* TEXT UNDER STUDY *
=====
Juvenile open-angle Glaucoma associated with Leber's hereditary optic neuropathy: a case report and literature review

Abstract

Background: Leber's hereditary optic neuropathy (LHON) is a maternally inherited recessive disease rarely complicated with glaucoma. We conducted a clinical and genetic retrospective case series to describe three cases of juvenile open-angle glaucoma (JOAG) and an ND4 m11778G > A mitochondrial DNA (mtDNA) mutation, which is pathognomonic for LHON.

Case presentation: Patient 1 was a 16-year-old boy diagnosed with bilateral JOAG and high myopia. His intraocular pressure (IOP) was poorly controlled with the use of full topical anti-glaucoma medications. His best-corrected visual acuity (BCVA) decreased gradually over 5 years. Fundoscopic examination revealed bilateral enlarged disc cupping of the optic nerves with sectorial excavation and reduction of the neural rim in the left eye. His visual field (VF) was characterized by bilateral progressive central scotoma. Pattern visual evoked potentials (VEPs) and pattern electroretinograms (ERGs) showed extinguished responses in both eyes. Because of the non-specific visual field findings and the optic neuropathy disclosed by the pattern VEPs and pattern ERGs, we arranged a genetic test for the patient, which revealed an m11778G > A mtDNA mutation. Patient 2, the younger brother of Patient 1, was a 15-year-old boy who had been diagnosed with bilateral JOAG in 2010. The BCVA of both eyes remained at 1.0 during the follow-up period. Fundoscopic examination revealed bilateral mildly paled optic disc with enlarged cupping and reduction of the neural rim. The pattern ERG revealed a decreased N95 amplitude bilaterally. The genetic test revealed an m11778G > A mtDNA mutation. Patient 3 was a 35-year-old man with bilateral JOAG. His BCVA decreased gradually over 10 years. Fundoscopic examination revealed paled optic disc with enlarged disc cupping and reduction of the neural rim in both eyes. The pattern ERG revealed a decreased N95 amplitude bilaterally. The genetic test revealed an m11778G > A mtDNA mutation.

Conclusions: This case series describes three patients with concomitant occurrence of JOAG and LHON. These two diseases may have a cumulative effect on oxidative stress and retinal ganglion cell death with the rapid deterioration of vision, which may occur during adolescence.

Keywords: Juvenile open-angle glaucoma; Leber’s hereditary optic neuropathy; Mitochondria.
=====
* EXTRACTED RECORDS *
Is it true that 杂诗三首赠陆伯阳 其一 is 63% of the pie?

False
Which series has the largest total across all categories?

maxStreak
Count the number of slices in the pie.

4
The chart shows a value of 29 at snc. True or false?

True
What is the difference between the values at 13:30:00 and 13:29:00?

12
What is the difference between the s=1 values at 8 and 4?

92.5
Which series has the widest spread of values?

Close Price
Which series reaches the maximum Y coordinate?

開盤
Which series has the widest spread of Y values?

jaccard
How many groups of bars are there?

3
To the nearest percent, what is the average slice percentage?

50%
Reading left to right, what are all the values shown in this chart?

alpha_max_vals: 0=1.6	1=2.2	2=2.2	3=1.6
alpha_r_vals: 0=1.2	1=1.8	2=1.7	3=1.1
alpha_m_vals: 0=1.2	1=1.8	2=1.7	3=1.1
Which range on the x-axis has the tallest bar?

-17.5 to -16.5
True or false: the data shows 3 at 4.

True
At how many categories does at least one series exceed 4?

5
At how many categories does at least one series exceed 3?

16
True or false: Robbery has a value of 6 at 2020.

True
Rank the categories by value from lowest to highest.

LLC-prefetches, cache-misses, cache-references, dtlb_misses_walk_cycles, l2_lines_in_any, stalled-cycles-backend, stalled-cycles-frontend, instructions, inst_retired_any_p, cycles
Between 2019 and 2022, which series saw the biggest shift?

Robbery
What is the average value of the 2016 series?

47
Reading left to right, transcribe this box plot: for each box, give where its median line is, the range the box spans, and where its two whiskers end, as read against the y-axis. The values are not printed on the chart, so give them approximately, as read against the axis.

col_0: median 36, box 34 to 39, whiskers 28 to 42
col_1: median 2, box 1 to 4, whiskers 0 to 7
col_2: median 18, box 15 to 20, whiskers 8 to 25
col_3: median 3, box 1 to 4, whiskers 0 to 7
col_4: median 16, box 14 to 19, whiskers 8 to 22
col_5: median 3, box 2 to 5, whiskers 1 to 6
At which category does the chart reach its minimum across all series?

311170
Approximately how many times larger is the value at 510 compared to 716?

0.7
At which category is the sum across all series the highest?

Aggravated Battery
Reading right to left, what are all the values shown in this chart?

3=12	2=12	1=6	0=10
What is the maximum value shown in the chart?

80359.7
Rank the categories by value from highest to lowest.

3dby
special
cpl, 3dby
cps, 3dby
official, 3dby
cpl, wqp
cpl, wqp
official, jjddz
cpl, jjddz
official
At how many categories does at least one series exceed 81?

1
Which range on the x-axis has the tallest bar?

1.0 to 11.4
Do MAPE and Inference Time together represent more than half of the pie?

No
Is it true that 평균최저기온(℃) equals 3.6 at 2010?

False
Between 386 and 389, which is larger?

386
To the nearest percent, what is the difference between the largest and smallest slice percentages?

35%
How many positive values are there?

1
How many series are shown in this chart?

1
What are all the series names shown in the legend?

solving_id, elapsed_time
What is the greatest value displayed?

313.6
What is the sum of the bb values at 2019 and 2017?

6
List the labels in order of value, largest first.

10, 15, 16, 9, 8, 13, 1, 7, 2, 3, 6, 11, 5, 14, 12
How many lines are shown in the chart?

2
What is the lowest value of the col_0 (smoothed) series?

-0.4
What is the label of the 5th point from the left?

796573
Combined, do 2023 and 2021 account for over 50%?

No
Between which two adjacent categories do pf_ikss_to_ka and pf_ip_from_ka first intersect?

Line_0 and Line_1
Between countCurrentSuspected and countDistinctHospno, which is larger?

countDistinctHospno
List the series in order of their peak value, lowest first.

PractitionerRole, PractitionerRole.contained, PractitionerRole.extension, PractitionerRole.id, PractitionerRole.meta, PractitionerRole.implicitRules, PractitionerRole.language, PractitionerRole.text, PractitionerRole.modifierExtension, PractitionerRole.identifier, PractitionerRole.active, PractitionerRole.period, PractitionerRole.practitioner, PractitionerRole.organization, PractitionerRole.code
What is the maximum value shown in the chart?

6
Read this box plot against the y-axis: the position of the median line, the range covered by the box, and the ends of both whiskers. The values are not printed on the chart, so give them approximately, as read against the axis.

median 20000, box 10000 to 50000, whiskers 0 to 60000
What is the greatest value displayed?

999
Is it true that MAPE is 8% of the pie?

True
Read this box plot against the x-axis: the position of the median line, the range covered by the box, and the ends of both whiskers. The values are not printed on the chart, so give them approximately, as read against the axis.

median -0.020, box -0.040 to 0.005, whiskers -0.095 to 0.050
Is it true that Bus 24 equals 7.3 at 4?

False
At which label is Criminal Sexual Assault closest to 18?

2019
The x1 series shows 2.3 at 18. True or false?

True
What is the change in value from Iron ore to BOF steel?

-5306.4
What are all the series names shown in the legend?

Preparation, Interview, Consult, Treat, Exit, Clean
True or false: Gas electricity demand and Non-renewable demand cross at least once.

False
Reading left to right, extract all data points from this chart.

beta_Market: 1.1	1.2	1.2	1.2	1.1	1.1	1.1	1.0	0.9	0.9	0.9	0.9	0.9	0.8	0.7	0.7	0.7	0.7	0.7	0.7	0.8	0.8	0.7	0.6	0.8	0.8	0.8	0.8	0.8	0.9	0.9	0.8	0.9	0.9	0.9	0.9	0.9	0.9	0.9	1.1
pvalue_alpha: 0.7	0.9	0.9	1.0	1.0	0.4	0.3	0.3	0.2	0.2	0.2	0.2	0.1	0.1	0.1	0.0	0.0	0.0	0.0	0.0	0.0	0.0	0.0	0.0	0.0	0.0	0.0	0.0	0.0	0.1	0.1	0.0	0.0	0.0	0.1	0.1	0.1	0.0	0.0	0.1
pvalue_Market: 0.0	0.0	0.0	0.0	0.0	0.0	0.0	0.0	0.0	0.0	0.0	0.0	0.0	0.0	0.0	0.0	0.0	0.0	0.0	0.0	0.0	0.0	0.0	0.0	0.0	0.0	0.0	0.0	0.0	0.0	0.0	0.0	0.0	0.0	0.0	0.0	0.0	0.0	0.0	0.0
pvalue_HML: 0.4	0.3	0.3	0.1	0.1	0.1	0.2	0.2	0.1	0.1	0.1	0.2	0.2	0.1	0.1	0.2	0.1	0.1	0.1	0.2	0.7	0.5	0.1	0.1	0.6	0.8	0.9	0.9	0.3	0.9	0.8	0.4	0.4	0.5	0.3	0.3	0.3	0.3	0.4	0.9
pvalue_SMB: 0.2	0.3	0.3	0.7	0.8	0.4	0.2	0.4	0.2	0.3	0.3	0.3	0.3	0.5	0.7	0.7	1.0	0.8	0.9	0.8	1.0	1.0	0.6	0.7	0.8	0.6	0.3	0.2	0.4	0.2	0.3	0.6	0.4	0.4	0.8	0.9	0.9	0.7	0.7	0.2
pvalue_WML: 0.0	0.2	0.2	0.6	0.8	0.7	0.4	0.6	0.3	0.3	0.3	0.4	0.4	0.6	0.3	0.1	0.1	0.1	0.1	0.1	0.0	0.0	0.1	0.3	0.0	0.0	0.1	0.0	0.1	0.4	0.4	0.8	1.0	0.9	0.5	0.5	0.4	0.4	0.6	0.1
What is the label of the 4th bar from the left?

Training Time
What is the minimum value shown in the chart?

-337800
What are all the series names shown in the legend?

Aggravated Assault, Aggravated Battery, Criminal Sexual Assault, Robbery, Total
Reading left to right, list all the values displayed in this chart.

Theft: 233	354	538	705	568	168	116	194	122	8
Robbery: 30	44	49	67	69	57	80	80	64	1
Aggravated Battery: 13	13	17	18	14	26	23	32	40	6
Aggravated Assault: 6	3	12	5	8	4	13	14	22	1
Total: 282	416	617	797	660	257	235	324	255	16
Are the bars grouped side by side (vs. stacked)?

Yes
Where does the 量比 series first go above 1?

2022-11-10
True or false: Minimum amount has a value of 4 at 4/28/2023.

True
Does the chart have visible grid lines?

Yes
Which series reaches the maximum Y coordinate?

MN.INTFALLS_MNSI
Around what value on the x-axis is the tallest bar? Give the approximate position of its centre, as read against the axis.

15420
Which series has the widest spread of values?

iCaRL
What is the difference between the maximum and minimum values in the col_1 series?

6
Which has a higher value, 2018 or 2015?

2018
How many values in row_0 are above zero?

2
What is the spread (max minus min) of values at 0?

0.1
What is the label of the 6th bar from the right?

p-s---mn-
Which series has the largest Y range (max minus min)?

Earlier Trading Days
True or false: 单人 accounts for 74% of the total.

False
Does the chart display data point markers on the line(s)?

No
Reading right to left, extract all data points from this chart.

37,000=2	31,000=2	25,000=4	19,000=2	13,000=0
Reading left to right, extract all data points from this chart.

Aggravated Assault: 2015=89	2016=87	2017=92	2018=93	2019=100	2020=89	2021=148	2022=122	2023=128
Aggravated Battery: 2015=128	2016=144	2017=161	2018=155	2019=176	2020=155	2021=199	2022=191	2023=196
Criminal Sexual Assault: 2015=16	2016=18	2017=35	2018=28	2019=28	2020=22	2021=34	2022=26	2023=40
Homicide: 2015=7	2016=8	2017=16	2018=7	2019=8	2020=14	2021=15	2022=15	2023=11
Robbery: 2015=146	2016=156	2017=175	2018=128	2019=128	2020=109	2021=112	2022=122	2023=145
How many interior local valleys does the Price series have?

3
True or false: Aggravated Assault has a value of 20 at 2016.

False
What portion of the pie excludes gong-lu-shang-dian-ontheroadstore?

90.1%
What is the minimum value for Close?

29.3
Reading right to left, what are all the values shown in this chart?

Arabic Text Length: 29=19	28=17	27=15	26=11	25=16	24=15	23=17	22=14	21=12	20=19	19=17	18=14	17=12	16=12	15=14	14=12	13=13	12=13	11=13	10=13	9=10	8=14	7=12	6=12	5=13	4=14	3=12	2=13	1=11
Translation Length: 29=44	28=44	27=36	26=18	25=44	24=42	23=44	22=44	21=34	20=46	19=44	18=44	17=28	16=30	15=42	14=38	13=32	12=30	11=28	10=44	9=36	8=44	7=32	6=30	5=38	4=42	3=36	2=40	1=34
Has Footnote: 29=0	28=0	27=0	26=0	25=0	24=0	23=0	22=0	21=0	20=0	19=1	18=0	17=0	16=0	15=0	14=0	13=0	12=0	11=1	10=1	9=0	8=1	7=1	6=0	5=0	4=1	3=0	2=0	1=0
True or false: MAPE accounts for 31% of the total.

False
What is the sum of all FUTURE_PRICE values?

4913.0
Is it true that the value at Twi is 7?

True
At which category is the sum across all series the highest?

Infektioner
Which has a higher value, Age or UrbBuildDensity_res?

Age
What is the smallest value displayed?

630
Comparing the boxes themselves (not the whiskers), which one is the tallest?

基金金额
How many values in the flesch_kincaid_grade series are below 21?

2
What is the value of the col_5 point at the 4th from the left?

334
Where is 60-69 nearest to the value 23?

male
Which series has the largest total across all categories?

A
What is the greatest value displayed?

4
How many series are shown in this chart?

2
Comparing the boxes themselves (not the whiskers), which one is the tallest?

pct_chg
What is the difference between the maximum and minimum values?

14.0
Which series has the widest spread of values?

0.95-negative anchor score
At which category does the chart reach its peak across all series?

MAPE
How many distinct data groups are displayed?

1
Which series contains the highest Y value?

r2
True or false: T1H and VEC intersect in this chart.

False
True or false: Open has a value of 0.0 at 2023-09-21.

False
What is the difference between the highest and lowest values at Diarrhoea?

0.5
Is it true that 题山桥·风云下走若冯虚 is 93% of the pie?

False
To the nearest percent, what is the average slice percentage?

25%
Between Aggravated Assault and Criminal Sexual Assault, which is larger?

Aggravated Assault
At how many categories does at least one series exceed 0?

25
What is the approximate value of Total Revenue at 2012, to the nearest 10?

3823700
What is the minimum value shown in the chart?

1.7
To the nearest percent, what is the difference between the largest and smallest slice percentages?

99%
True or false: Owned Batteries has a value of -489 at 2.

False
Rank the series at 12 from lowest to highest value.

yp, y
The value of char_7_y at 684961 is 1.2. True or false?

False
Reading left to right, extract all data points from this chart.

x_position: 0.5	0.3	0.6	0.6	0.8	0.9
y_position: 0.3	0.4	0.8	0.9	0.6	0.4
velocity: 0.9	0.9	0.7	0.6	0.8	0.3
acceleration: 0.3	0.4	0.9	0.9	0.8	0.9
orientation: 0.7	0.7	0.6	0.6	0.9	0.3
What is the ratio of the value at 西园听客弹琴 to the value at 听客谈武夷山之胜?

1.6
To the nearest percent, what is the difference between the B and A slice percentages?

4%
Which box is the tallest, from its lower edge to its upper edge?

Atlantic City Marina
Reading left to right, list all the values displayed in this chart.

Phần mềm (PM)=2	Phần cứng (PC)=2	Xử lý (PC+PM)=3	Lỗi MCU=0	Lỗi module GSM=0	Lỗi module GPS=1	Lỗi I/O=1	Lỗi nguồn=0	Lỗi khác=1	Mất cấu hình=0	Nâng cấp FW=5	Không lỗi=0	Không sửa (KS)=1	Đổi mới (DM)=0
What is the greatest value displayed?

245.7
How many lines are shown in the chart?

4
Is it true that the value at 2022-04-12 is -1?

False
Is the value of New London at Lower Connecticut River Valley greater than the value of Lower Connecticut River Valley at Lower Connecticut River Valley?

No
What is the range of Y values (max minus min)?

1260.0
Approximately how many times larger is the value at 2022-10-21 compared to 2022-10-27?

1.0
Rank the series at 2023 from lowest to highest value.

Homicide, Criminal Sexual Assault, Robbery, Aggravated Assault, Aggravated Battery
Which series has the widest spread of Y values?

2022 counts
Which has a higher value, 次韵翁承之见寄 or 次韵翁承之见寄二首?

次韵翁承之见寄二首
=====
* ACTIVITY LIST *
A - Retype the case report on glaucoma and Leber's hereditary optic neuropathy, starting at "Conclusions: This case" and ending at "optic neuropathy; Mitochondria.".
B - Answer these questions about the case report on glaucoma and Leber's hereditary optic neuropathy:
(i) How old was Patient 3?
(ii) In what year was Patient 2 diagnosed with bilateral JOAG?
(iii) Which keywords are listed?
C - Carry on the case report on glaucoma and Leber's hereditary optic neuropathy from its last line.

* RESULTS FOR EACH TASK *
A -
Conclusions: This case series describes three patients with concomitant occurrence of JOAG and LHON. These two diseases may have a cumulative effect on oxidative stress and retinal ganglion cell death with the rapid deterioration of vision, which may occur during adolescence.

Keywords: Juvenile open-angle glaucoma; Leber’s hereditary optic neuropathy; Mitochondria.

B -
(i) 35 years old.
(ii) 2010.
(iii) Juvenile open-angle glaucoma; Leber’s hereditary optic neuropathy; Mitochondria.

C -
Fig. 1

Fundoscopic photographs of the right eye (a) and left eye (b) of Patient 1. The fundoscopic photographs of Patient 1 revealed bilateral enlarged disc cupping of the optic nerves with sectorial excavation and reduction of the neural rim in the left eye

Fig. 2

Optical coherence tomography angiography and vessel density results of the right eye (upper) and left eye (lower) of Patient 1. The optical coherence tomography angiography of Patient 1 revealed retinal nerve fiber layer thinning over the upper and lower temporal quadrants and upper nasal quadrant of the right eye and retinal nerve fiber layer thinning at the temporal quadrant and upper nasal quadrant of the left eye. The peripapillary vascularity of the capillary was 43.6% for the right eye and 49.15% for the left eye. Both eyes revealed a decrease in the sectoral division of the temporal regions

Fig. 3

The visual fields of the right eye (a) and left eye (b) of Patient 1 in 2013 and the visual fields of the right eye (c) and left eye (d) of Patient 1 in 2016 The visual field (30–2 SITA standard) was characterized by bilateral progressive central scotoma in the eyes from 2013 to 2016. *SITA: Swedish interactive thresholding algorithm.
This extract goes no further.